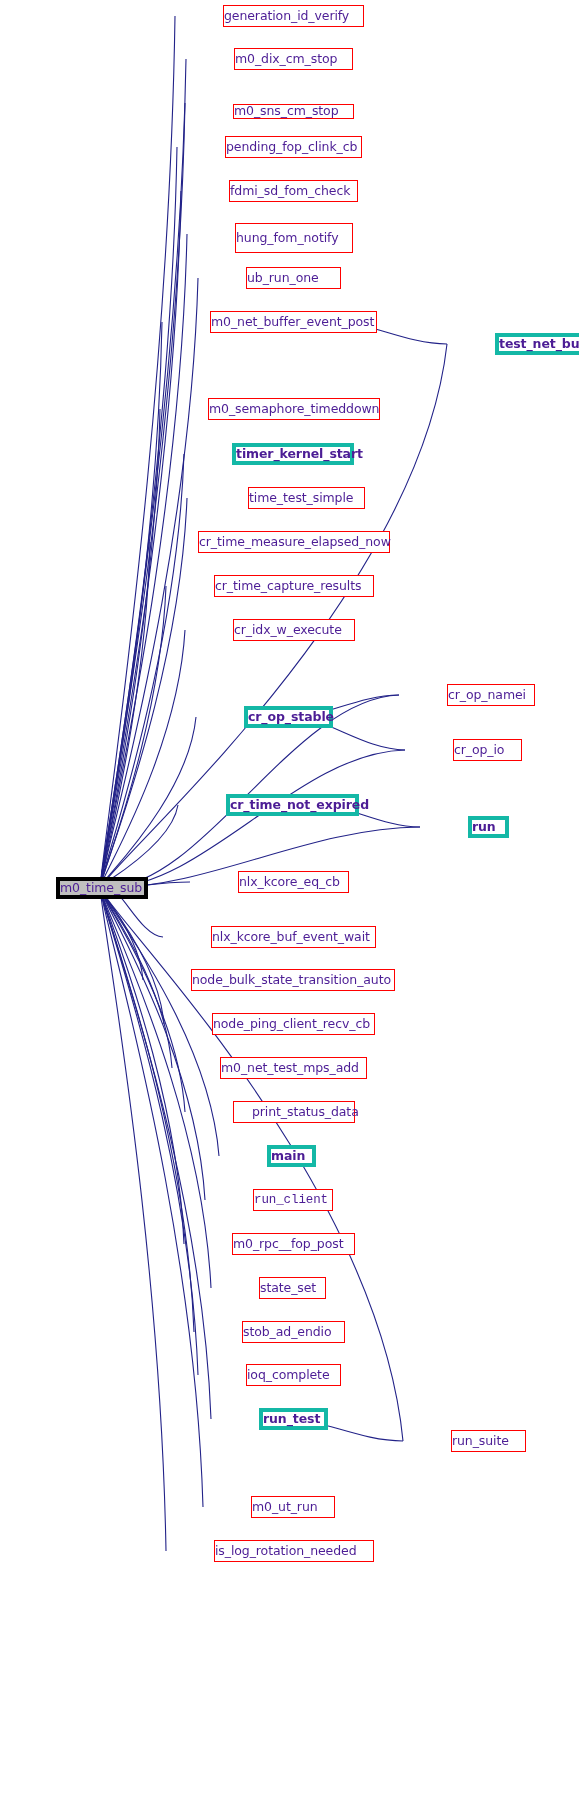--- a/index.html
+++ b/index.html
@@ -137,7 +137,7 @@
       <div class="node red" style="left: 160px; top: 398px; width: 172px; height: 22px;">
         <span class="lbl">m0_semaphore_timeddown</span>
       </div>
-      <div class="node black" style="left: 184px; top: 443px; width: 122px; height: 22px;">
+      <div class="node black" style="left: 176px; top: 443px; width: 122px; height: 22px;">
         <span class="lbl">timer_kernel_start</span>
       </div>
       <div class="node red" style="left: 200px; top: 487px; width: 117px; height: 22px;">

------------

PROBLEM STATEMENT
Within the entries above, find each line where "span" appears; copy every one.

SOLUTION FOR THIS EXERCISE
         <span class="lbl">m0_semaphore_timeddown</span>
         <span class="lbl">timer_kernel_start</span>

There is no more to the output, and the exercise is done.